* Aim of the task:
Wherever "none" shows up in the records below, copy the whole line.

* Task material:
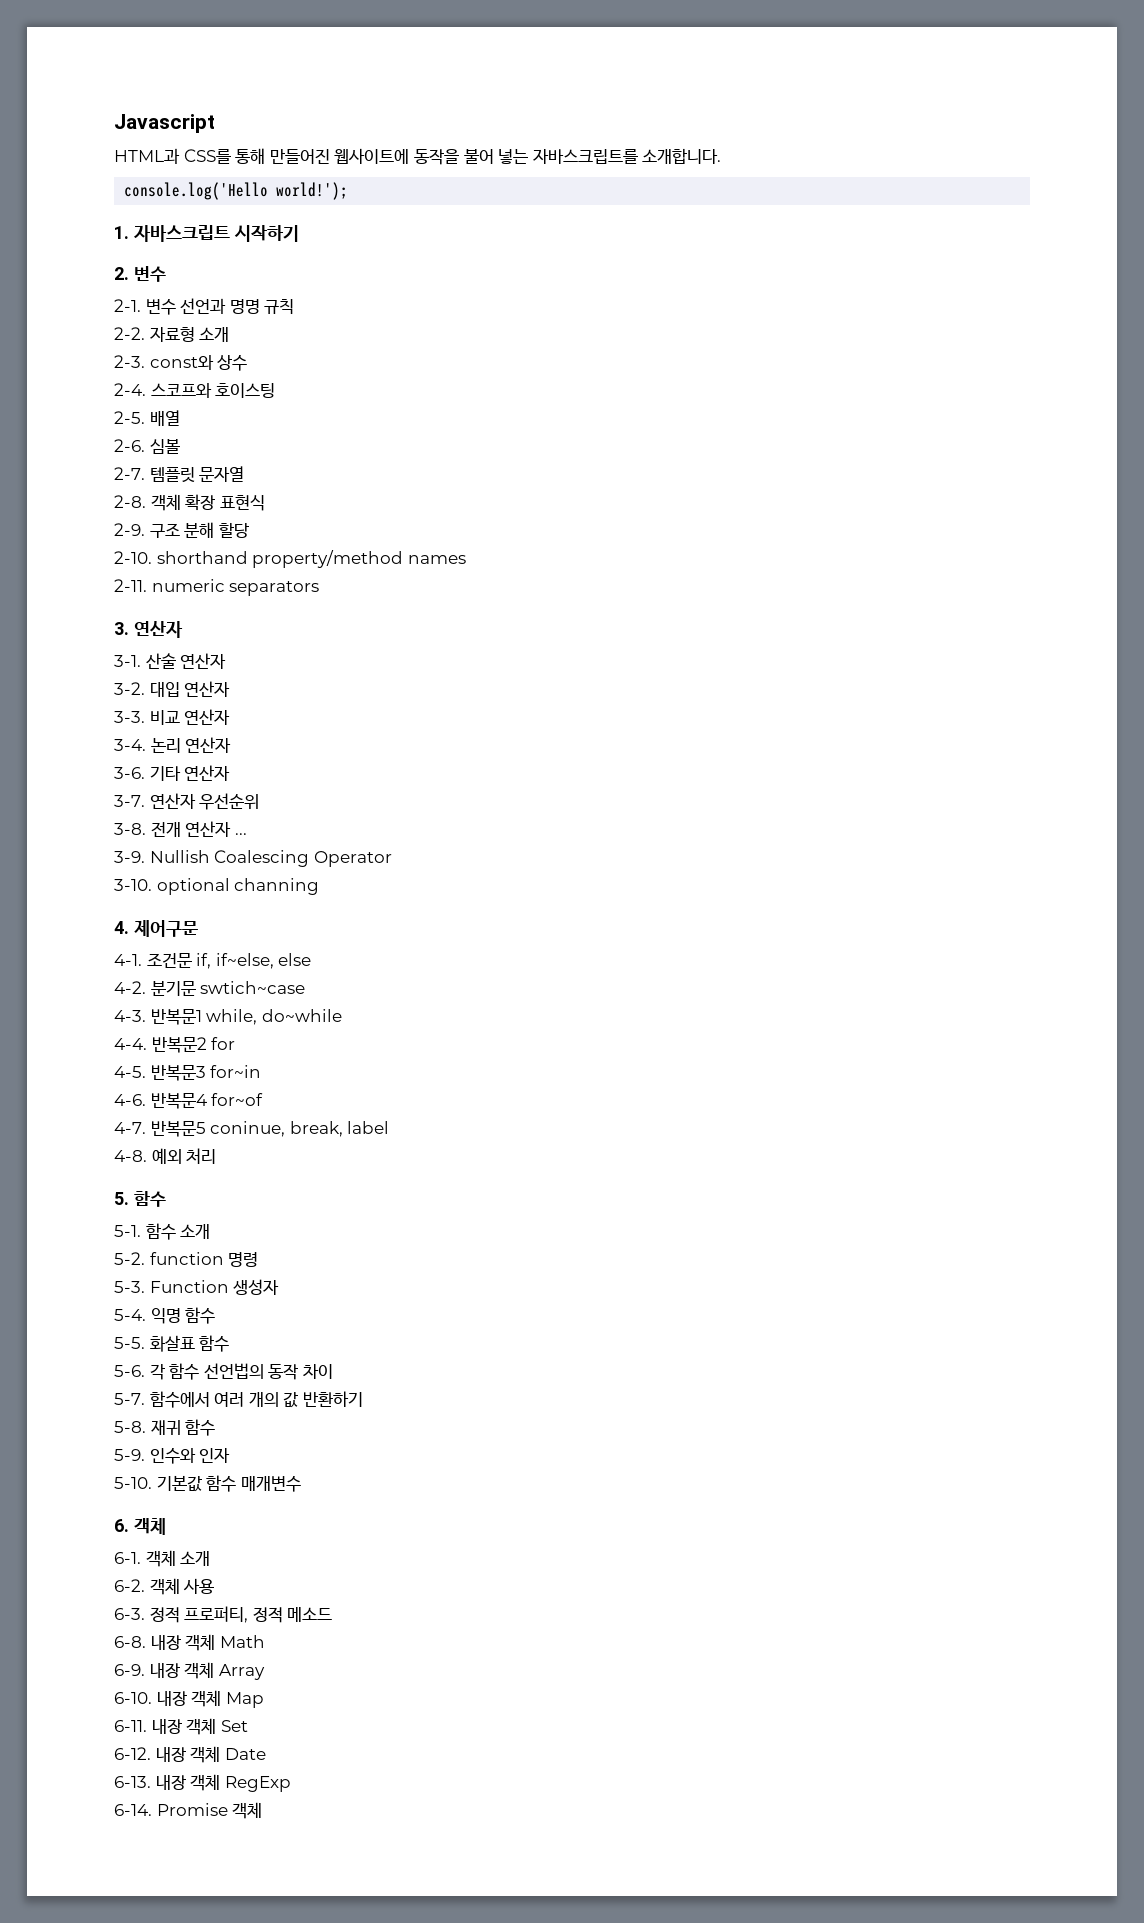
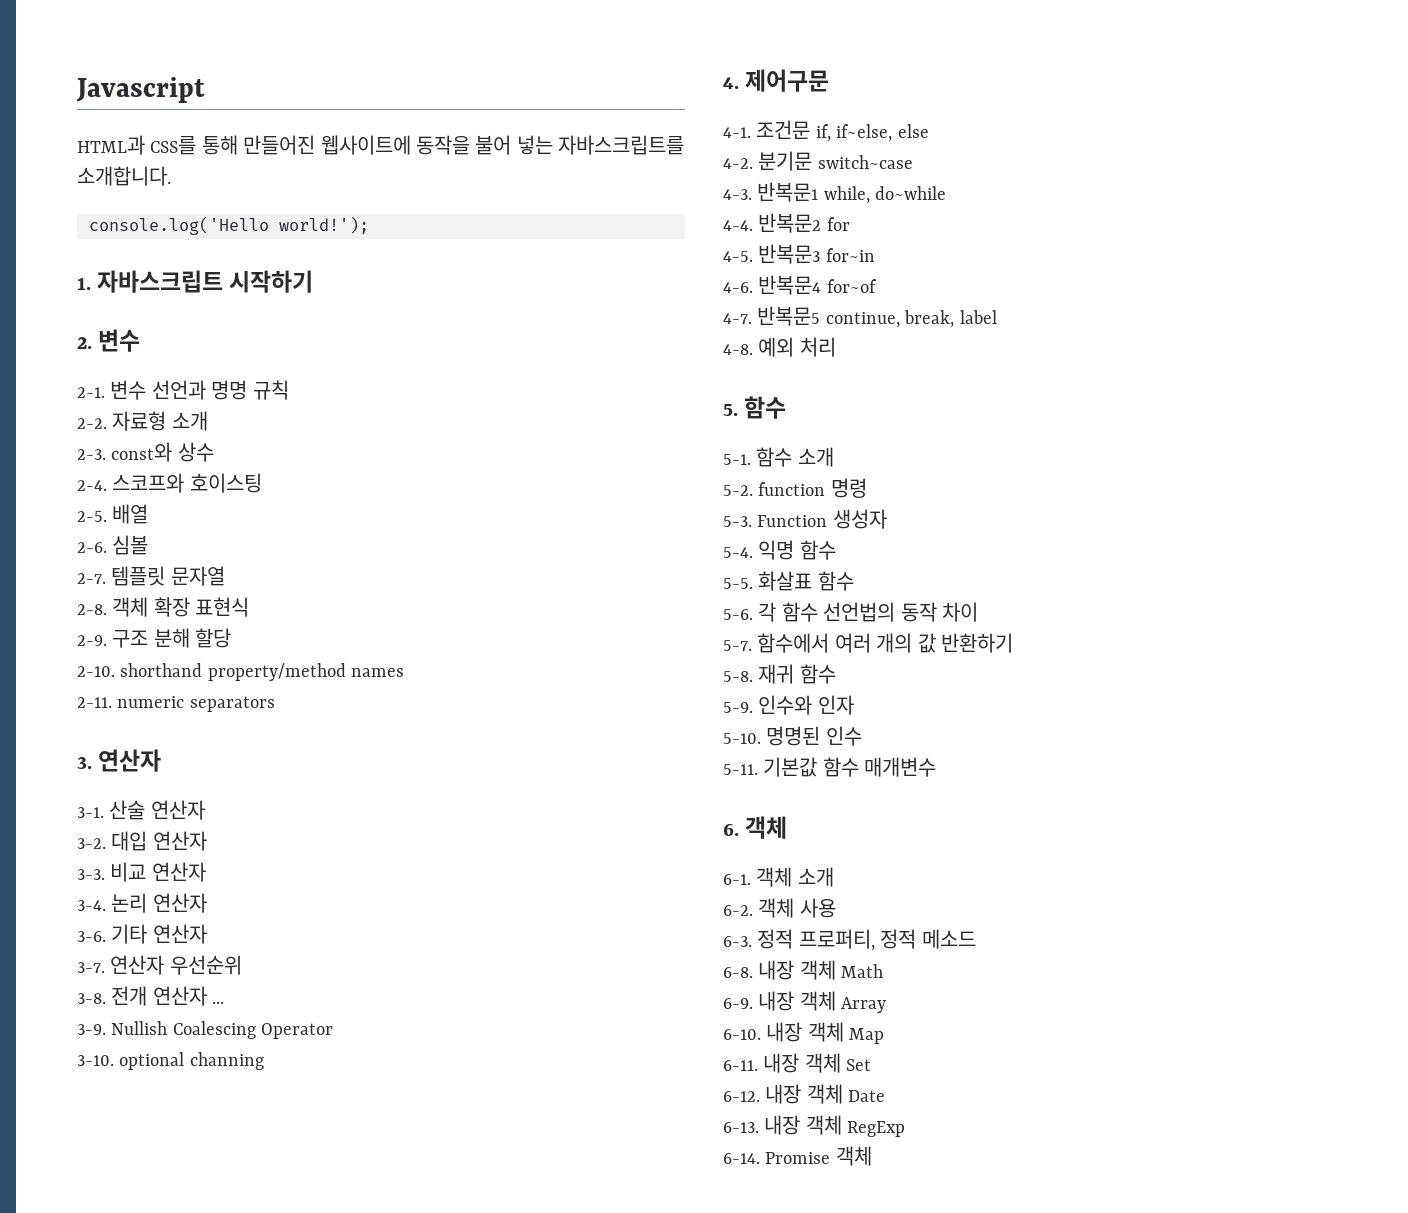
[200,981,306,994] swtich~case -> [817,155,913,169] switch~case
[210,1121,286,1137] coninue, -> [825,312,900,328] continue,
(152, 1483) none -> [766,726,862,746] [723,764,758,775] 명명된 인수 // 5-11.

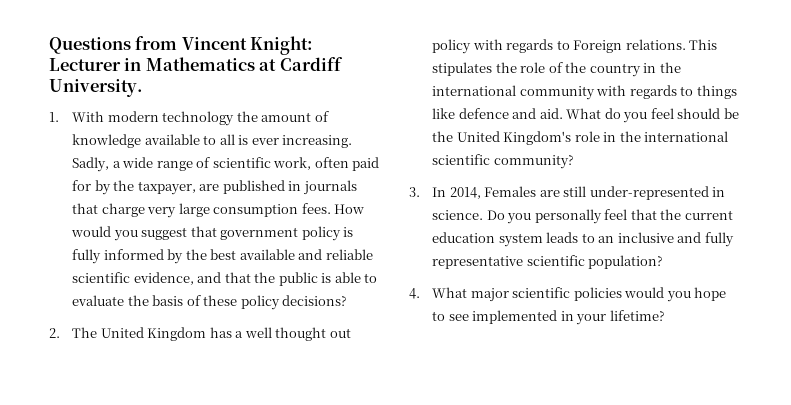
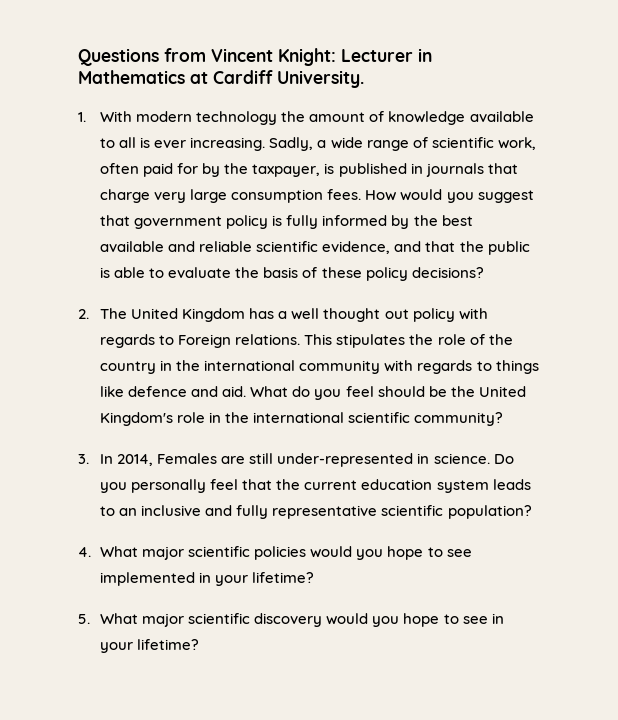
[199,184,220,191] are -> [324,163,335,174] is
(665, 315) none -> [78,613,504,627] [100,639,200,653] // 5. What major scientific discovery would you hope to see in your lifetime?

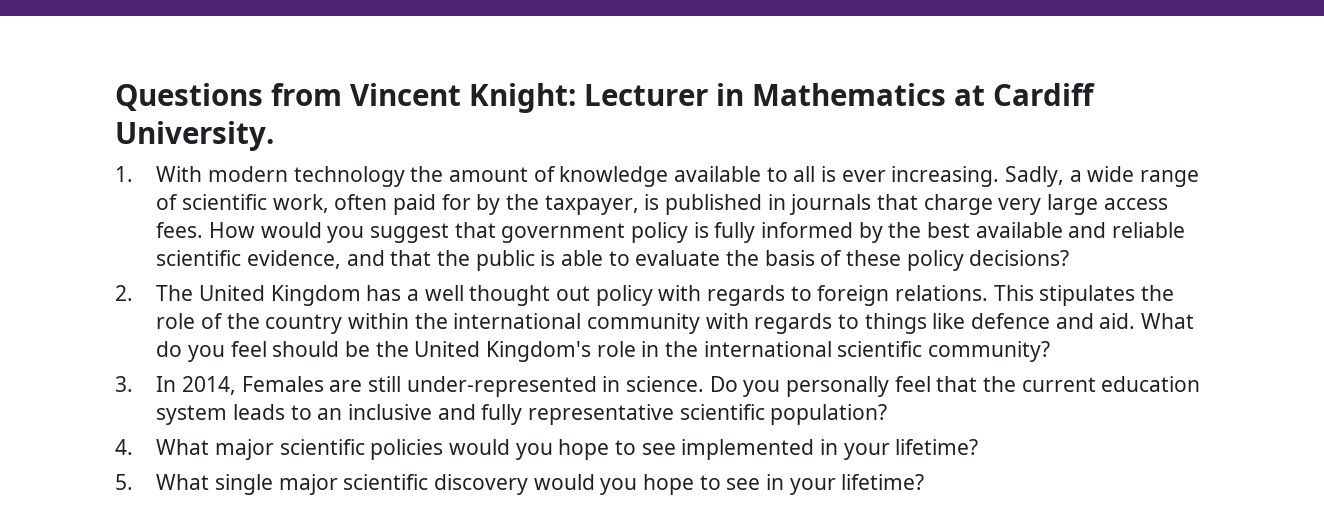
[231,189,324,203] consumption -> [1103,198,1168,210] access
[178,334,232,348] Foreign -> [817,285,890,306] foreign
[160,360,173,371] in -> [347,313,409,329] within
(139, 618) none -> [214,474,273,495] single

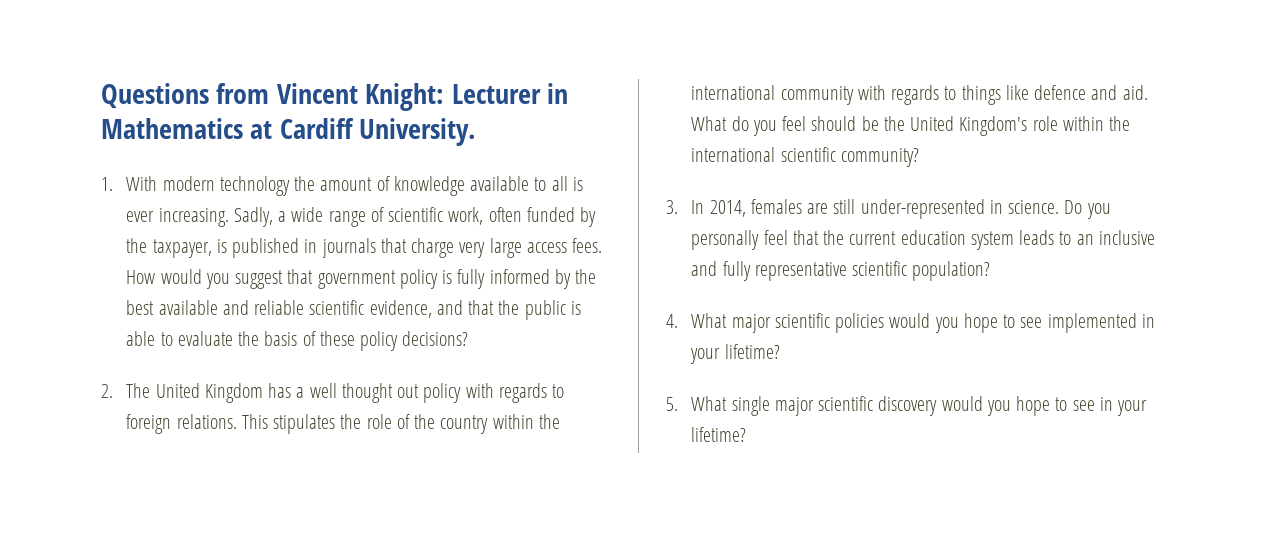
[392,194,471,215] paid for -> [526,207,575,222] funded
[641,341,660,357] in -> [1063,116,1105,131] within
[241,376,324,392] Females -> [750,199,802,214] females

* Answer to the problem:
(152, 1483) none -> [766,726,862,746] [723,764,758,775] 명명된 인수 // 5-11.
(665, 315) none -> [78,613,504,627] [100,639,200,653] // 5. What major scientific discovery would you hope to see in your lifetime?
(139, 618) none -> [214,474,273,495] single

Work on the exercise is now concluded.